**Page text**.
╔══

Whole-Roasted Cauliflower with Chili Oil and Garlic Chips
Inspired by recipes by Yotam Ottolenghi and Karen Mordechai
Ingredients:
1 whole head cauliflower, leaves still on
1/2 cup extra virgin olive oil
4 cloves garlic
2 Tb butter
3 teaspoons Urfa Biber
3 Tablespoons Maras pepper or Spanish smoked paprika
flaky salt, to taste
lemon wedges, to serve, optional
Make the garlic chips: slice garlic cloves thinly. Heat the oil in a skillet and add in the garlic slices, letting them get just golden, a couple minutes. Remove from heat and use a small colander over a mason jar to strain the oil from the chips. Reserve the chips. Let the oil cool a bit and then add in the peppers, cover the jar and shake. Reserve.
Preheat oven to 170ºC/340ºF. Bring a large pot of salted water to a boil. Trim the leaves of the cauliflower a bit so that the top of the head is exposed. Gently release the cauliflower, exposed head down, into the boiling water and let it come to a boil again. Simmer for 6 minutes. Remove with a slotted spoon and let sit for 10 min. upside down in a colander to drain excess water.
Place the cauliflower right side up in a baking dish. Cut the butter into squares and place them on top. Drizzle on the pepper oil, and top it all with flaky salt.
Bake for 1-2 hours (depending on your oven and the size of your cauliflower head), until almost charred and so tender, you can slice it with a spoon.
Serve on the table whole, and let guests cut into it with a big spoon. Serve with lemon wedges if desired.

╚══

**Data**.

╔══

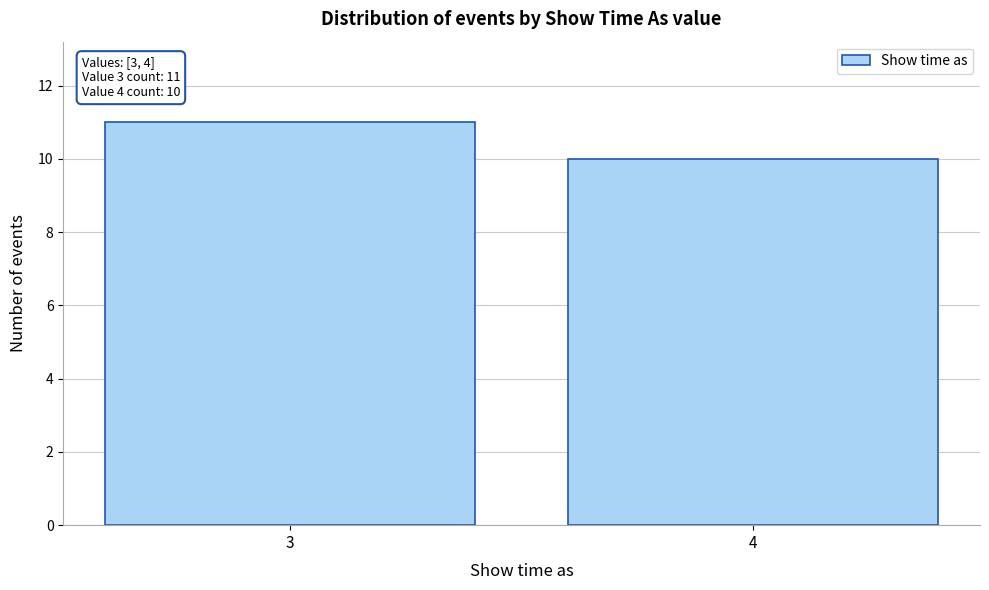

Reading right to left, extract all data points from this chart.

10	11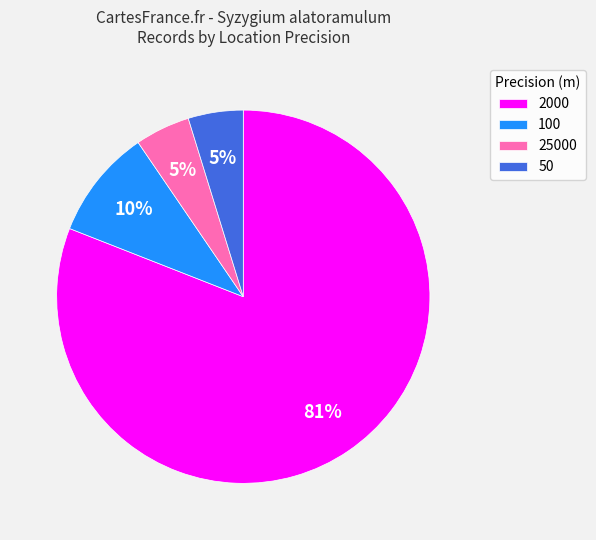

Between 100 and 50, which is larger?

100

╚══

**Exercise goal**. Please rewrite the cauliflower recipe starting with "Place the cauliflower" and going on through "with a spoon.", putting "roasting pan" in place of "baking dish". The data after the cauliflower recipe is separate material.

**Task result**.
Place the cauliflower right side up in a roasting pan. Cut the butter into squares and place them on top. Drizzle on the pepper oil, and top it all with flaky salt.
Bake for 1-2 hours (depending on your oven and the size of your cauliflower head), until almost charred and so tender, you can slice it with a spoon.